__TRECHO PARA LEITURA__
'''

LETÍCIA CASADO E RANIER
BRAGON - BRASÍLIA, DF (FOLHAPRESS) - O presidenciável Jair Bolsonaro
(PSL) não informou até o momento à Justiça Eleitoral, de forma
discriminada, diversos gastos de sua campanha, incluindo os detalhes de
viagens que fez a pelo menos 16 cidades de 7 estados, onde ele, sua
comitiva e aliados participaram de carreatas e comícios em caminhões de
som.
A poucos dias do segundo turno, o candidato declarou pagamento a apenas
seis pessoas: o coordenador financeiro, dois auxiliares, dois seguranças
e a intérprete de libras.
Segundo dados da prestação de contas parcial ao TSE (Tribunal
Superior Eleitoral), Bolsonaro informou, até agora, custo de R$ 955 mil
na campanha do primeiro turno, excluídas doações a outros candidatos.
Por
lei, toda a movimentação financeira dos candidatos feita até 8 de
setembro -o grosso da campanha de Bolsonaro ocorreu antes disso, já que
ele sofreu um ataque a faca no dia 6 de setembro– deve ser informada de
forma discriminada à Justiça Eleitoral, para divulgação na internet.
A declaração de gastos entregue pelo candidato do PSL é bem inferior ao da maior parte das outras campanhas presidenciais.
As contas do capitão reformado somam 27 itens de gasto (R$ 843 mil) até o dia em que sofreu o atentado.
Os
maiores valores são R$ 285 mil para uma agência de viagens, locação de
veículos e hospedagem, a Pontestur, R$ 135 mil para a Mosqueteiro
Filmes, empresa de produção dos programas de TV e rádio, e R$ 115 mil
para a AM4 Brasil Inteligência Digital, de serviços da internet.

'''

Liste as empresas citadas no trecho sobre os gastos de campanha de Bolsonaro e informe o valor pago a cada uma.

__CONJUNTO DE DADOS__

'''

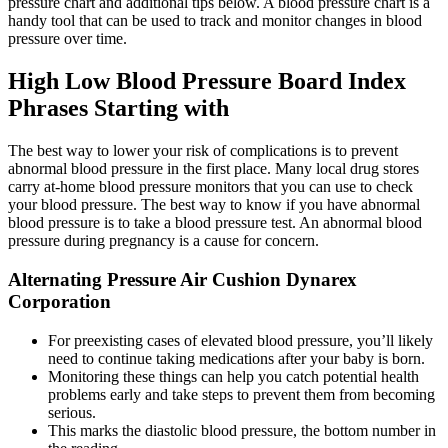
pressure chart and additional tips below. A blood pressure chart is a
handy tool that can be used to track and monitor changes in blood
pressure over time.
High Low Blood Pressure Board Index
Phrases Starting with
The best way to lower your risk of complications is to prevent
abnormal blood pressure in the first place. Many local drug stores
carry at-home blood pressure monitors that you can use to check
your blood pressure. The best way to know if you have abnormal
blood pressure is to take a blood pressure test. An abnormal blood
pressure during pregnancy is a cause for concern.
Alternating Pressure Air Cushion Dynarex
Corporation
For preexisting cases of elevated blood pressure, you’ll likely
need to continue taking medications after your baby is born.
Monitoring these things can help you catch potential health
problems early and take steps to prevent them from becoming
serious.
This marks the diastolic blood pressure, the bottom number in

'''

__RESPOSTA DA TAREFA__
- Pontestur (agência de viagens, locação de veículos e hospedagem): R$ 285 mil
- Mosqueteiro Filmes (produção dos programas de TV e rádio): R$ 135 mil
- AM4 Brasil Inteligência Digital (serviços da internet): R$ 115 mil